Recorded information:
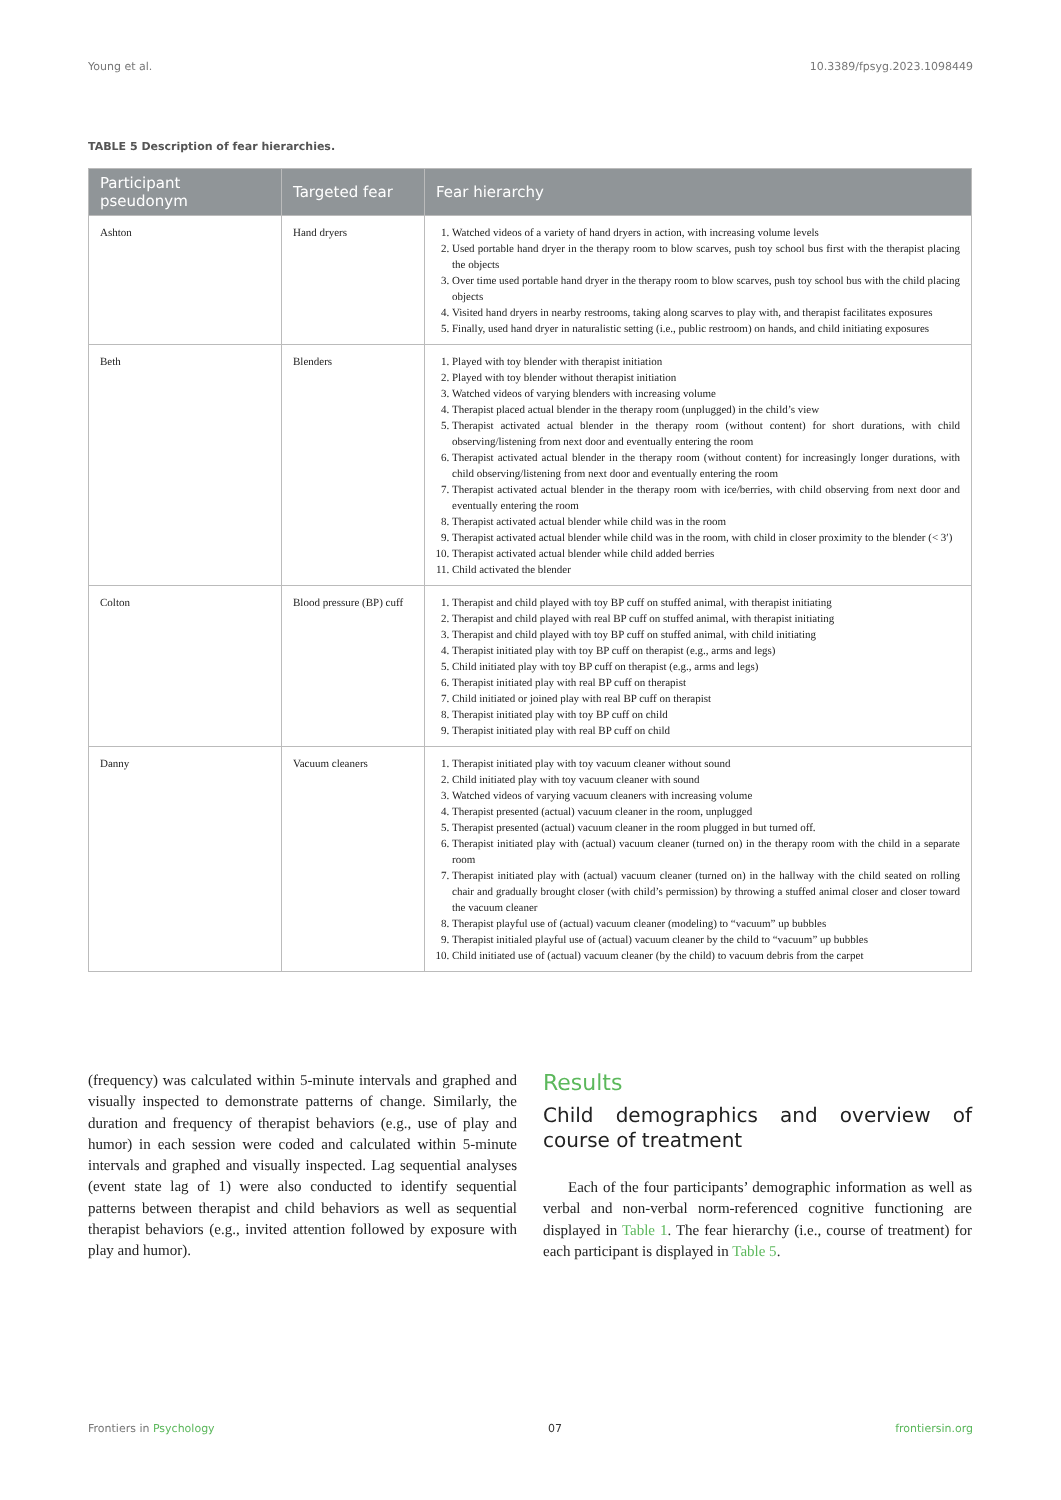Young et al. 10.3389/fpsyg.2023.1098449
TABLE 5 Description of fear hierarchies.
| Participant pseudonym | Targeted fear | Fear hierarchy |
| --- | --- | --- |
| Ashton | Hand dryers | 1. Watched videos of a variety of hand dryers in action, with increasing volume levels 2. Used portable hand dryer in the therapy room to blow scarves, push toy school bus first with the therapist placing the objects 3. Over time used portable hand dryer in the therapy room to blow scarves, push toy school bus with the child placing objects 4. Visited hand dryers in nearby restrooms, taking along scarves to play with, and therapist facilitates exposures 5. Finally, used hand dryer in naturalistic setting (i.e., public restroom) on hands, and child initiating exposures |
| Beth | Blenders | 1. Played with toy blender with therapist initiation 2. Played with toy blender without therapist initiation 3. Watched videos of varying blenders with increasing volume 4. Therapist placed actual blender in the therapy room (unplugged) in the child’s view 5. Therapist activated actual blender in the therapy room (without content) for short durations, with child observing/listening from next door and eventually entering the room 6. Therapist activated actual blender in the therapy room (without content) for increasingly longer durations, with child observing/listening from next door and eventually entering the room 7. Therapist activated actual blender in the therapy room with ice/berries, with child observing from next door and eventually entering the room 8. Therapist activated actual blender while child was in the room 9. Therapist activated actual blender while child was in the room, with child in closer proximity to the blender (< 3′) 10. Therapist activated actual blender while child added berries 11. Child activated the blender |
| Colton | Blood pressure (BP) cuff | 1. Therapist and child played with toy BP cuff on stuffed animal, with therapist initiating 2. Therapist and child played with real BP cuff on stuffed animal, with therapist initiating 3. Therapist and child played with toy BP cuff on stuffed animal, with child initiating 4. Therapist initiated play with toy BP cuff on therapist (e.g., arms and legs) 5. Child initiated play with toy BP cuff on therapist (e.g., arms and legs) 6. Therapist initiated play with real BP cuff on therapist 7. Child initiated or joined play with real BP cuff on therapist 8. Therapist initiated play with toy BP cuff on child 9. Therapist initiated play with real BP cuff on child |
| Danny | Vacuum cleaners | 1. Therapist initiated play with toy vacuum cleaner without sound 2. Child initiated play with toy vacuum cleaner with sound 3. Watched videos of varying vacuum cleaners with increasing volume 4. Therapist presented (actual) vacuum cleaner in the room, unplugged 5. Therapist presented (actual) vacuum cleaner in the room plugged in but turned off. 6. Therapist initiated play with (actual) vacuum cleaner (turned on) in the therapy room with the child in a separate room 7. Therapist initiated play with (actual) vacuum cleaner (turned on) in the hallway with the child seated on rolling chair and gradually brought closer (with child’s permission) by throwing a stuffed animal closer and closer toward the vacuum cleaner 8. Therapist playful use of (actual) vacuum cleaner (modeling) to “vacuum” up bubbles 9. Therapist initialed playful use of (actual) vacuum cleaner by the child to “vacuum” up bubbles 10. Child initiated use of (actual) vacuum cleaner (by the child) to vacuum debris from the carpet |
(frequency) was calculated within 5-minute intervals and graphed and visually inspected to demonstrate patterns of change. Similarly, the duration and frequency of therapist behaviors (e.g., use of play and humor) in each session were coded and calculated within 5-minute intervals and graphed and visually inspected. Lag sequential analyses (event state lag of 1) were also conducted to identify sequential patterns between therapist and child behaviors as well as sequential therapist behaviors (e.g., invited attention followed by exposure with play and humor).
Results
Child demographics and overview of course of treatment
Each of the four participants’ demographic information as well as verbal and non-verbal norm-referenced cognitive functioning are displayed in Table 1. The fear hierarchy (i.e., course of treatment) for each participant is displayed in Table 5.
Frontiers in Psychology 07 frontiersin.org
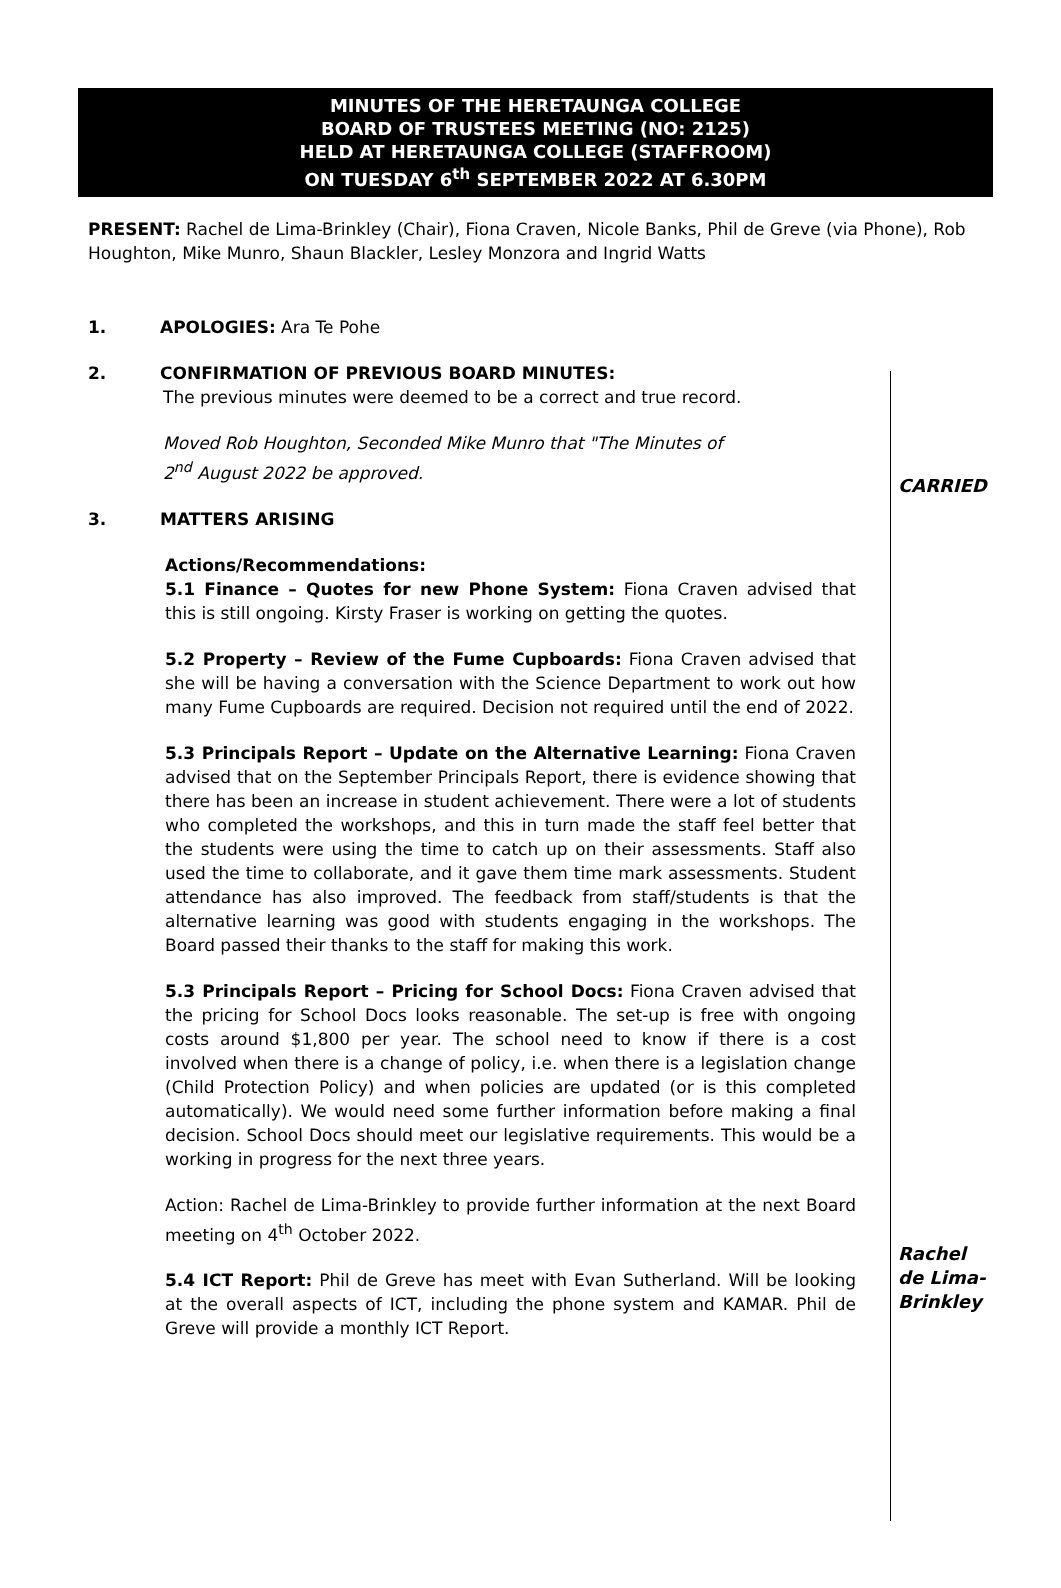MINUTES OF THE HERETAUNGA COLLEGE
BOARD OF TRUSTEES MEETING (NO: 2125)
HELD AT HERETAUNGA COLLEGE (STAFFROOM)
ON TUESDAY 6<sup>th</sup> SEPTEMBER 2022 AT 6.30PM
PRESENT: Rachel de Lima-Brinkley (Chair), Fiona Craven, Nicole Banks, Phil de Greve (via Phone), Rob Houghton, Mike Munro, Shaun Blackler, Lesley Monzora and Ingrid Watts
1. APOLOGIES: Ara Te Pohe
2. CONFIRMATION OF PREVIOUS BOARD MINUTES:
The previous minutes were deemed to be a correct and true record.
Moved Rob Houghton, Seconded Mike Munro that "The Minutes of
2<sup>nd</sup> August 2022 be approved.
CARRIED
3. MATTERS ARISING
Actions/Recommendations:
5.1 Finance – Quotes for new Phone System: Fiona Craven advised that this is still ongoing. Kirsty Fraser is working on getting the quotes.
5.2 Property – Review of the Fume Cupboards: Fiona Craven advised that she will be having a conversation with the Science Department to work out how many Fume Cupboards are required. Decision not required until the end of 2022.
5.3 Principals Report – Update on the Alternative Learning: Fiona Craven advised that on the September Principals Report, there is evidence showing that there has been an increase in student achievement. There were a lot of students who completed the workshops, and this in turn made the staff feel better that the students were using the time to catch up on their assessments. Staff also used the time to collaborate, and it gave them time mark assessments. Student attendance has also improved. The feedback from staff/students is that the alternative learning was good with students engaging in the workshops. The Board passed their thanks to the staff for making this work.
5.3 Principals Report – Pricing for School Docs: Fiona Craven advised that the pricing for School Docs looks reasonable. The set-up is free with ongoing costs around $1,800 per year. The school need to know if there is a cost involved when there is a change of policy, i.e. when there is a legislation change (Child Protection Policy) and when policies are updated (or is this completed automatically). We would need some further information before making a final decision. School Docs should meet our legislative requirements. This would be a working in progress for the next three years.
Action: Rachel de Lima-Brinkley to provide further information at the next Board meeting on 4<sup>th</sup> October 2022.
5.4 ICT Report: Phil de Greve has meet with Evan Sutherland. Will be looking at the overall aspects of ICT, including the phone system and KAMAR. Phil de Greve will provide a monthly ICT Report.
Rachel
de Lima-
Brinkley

Required work:
Repeat the material above in full and exactly, apart from the pictures.

Task response:
Young et al. 10.3389/fpsyg.2023.1098449
TABLE 5 Description of fear hierarchies.
| Participant pseudonym | Targeted fear | Fear hierarchy |
| --- | --- | --- |
| Ashton | Hand dryers | 1. Watched videos of a variety of hand dryers in action, with increasing volume levels 2. Used portable hand dryer in the therapy room to blow scarves, push toy school bus first with the therapist placing the objects 3. Over time used portable hand dryer in the therapy room to blow scarves, push toy school bus with the child placing objects 4. Visited hand dryers in nearby restrooms, taking along scarves to play with, and therapist facilitates exposures 5. Finally, used hand dryer in naturalistic setting (i.e., public restroom) on hands, and child initiating exposures |
| Beth | Blenders | 1. Played with toy blender with therapist initiation 2. Played with toy blender without therapist initiation 3. Watched videos of varying blenders with increasing volume 4. Therapist placed actual blender in the therapy room (unplugged) in the child’s view 5. Therapist activated actual blender in the therapy room (without content) for short durations, with child observing/listening from next door and eventually entering the room 6. Therapist activated actual blender in the therapy room (without content) for increasingly longer durations, with child observing/listening from next door and eventually entering the room 7. Therapist activated actual blender in the therapy room with ice/berries, with child observing from next door and eventually entering the room 8. Therapist activated actual blender while child was in the room 9. Therapist activated actual blender while child was in the room, with child in closer proximity to the blender (< 3′) 10. Therapist activated actual blender while child added berries 11. Child activated the blender |
| Colton | Blood pressure (BP) cuff | 1. Therapist and child played with toy BP cuff on stuffed animal, with therapist initiating 2. Therapist and child played with real BP cuff on stuffed animal, with therapist initiating 3. Therapist and child played with toy BP cuff on stuffed animal, with child initiating 4. Therapist initiated play with toy BP cuff on therapist (e.g., arms and legs) 5. Child initiated play with toy BP cuff on therapist (e.g., arms and legs) 6. Therapist initiated play with real BP cuff on therapist 7. Child initiated or joined play with real BP cuff on therapist 8. Therapist initiated play with toy BP cuff on child 9. Therapist initiated play with real BP cuff on child |
| Danny | Vacuum cleaners | 1. Therapist initiated play with toy vacuum cleaner without sound 2. Child initiated play with toy vacuum cleaner with sound 3. Watched videos of varying vacuum cleaners with increasing volume 4. Therapist presented (actual) vacuum cleaner in the room, unplugged 5. Therapist presented (actual) vacuum cleaner in the room plugged in but turned off. 6. Therapist initiated play with (actual) vacuum cleaner (turned on) in the therapy room with the child in a separate room 7. Therapist initiated play with (actual) vacuum cleaner (turned on) in the hallway with the child seated on rolling chair and gradually brought closer (with child’s permission) by throwing a stuffed animal closer and closer toward the vacuum cleaner 8. Therapist playful use of (actual) vacuum cleaner (modeling) to “vacuum” up bubbles 9. Therapist initialed playful use of (actual) vacuum cleaner by the child to “vacuum” up bubbles 10. Child initiated use of (actual) vacuum cleaner (by the child) to vacuum debris from the carpet |
(frequency) was calculated within 5-minute intervals and graphed and visually inspected to demonstrate patterns of change. Similarly, the duration and frequency of therapist behaviors (e.g., use of play and humor) in each session were coded and calculated within 5-minute intervals and graphed and visually inspected. Lag sequential analyses (event state lag of 1) were also conducted to identify sequential patterns between therapist and child behaviors as well as sequential therapist behaviors (e.g., invited attention followed by exposure with play and humor).
Results
Child demographics and overview of course of treatment
Each of the four participants’ demographic information as well as verbal and non-verbal norm-referenced cognitive functioning are displayed in Table 1. The fear hierarchy (i.e., course of treatment) for each participant is displayed in Table 5.
Frontiers in Psychology 07 frontiersin.org
MINUTES OF THE HERETAUNGA COLLEGE
BOARD OF TRUSTEES MEETING (NO: 2125)
HELD AT HERETAUNGA COLLEGE (STAFFROOM)
ON TUESDAY 6<sup>th</sup> SEPTEMBER 2022 AT 6.30PM
PRESENT: Rachel de Lima-Brinkley (Chair), Fiona Craven, Nicole Banks, Phil de Greve (via Phone), Rob Houghton, Mike Munro, Shaun Blackler, Lesley Monzora and Ingrid Watts
1. APOLOGIES: Ara Te Pohe
2. CONFIRMATION OF PREVIOUS BOARD MINUTES:
The previous minutes were deemed to be a correct and true record.
Moved Rob Houghton, Seconded Mike Munro that "The Minutes of
2<sup>nd</sup> August 2022 be approved.
CARRIED
3. MATTERS ARISING
Actions/Recommendations:
5.1 Finance – Quotes for new Phone System: Fiona Craven advised that this is still ongoing. Kirsty Fraser is working on getting the quotes.
5.2 Property – Review of the Fume Cupboards: Fiona Craven advised that she will be having a conversation with the Science Department to work out how many Fume Cupboards are required. Decision not required until the end of 2022.
5.3 Principals Report – Update on the Alternative Learning: Fiona Craven advised that on the September Principals Report, there is evidence showing that there has been an increase in student achievement. There were a lot of students who completed the workshops, and this in turn made the staff feel better that the students were using the time to catch up on their assessments. Staff also used the time to collaborate, and it gave them time mark assessments. Student attendance has also improved. The feedback from staff/students is that the alternative learning was good with students engaging in the workshops. The Board passed their thanks to the staff for making this work.
5.3 Principals Report – Pricing for School Docs: Fiona Craven advised that the pricing for School Docs looks reasonable. The set-up is free with ongoing costs around $1,800 per year. The school need to know if there is a cost involved when there is a change of policy, i.e. when there is a legislation change (Child Protection Policy) and when policies are updated (or is this completed automatically). We would need some further information before making a final decision. School Docs should meet our legislative requirements. This would be a working in progress for the next three years.
Action: Rachel de Lima-Brinkley to provide further information at the next Board meeting on 4<sup>th</sup> October 2022.
5.4 ICT Report: Phil de Greve has meet with Evan Sutherland. Will be looking at the overall aspects of ICT, including the phone system and KAMAR. Phil de Greve will provide a monthly ICT Report.
Rachel
de Lima-
Brinkley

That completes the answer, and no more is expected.